- [TASK DESCRIPTION] Going line by line through the data below, how many lines contain the word "object"? Give only the number.

- [INFORMATION SUPPLIED]
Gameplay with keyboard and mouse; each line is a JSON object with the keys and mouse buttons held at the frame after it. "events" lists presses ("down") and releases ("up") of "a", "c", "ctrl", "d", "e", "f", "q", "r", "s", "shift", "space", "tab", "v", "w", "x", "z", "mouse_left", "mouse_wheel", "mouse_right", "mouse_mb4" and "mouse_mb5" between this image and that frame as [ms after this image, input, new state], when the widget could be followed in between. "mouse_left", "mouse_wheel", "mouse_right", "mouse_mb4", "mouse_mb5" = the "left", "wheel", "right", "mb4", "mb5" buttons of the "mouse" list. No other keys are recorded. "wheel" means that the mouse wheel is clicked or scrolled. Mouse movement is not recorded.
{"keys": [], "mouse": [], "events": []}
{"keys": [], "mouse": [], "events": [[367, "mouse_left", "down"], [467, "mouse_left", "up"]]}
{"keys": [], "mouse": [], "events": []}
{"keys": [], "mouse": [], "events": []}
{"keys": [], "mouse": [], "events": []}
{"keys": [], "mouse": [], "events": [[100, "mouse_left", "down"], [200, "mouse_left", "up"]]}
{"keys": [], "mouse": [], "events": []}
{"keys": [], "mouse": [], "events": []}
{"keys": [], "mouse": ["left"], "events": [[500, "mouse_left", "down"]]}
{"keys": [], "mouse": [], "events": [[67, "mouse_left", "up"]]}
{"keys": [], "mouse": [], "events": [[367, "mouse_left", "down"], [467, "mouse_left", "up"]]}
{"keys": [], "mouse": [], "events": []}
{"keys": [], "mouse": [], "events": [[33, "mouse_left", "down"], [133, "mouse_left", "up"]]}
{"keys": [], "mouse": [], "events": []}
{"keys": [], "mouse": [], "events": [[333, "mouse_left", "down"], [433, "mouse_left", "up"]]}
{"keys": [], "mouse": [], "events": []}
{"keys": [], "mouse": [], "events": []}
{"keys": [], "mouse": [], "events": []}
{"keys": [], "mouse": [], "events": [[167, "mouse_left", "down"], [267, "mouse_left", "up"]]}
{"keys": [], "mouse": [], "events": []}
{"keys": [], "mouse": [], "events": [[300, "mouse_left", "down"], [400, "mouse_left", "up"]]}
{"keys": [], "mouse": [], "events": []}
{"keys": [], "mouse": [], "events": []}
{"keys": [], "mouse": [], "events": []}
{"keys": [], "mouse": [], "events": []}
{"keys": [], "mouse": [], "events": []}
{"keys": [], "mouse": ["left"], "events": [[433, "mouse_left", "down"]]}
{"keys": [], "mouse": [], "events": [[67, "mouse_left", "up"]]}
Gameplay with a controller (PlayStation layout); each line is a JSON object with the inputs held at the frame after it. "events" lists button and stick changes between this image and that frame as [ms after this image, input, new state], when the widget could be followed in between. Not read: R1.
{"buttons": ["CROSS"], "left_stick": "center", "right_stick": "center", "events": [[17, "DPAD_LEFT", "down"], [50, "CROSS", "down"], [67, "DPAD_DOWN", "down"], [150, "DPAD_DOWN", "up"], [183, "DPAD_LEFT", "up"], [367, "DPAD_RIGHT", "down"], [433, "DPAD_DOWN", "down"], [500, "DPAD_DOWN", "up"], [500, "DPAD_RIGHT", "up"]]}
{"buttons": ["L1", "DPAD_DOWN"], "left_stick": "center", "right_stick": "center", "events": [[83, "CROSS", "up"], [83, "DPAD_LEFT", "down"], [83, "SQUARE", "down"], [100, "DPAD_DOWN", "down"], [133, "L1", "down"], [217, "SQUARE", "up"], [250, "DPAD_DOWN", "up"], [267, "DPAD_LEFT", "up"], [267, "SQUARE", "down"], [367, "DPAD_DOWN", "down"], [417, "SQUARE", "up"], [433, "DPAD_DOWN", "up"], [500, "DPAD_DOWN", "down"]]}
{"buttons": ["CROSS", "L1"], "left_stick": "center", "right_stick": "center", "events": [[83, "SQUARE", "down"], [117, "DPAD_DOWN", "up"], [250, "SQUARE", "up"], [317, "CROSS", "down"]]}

- [ANSWER TO THE EXERCISE] 2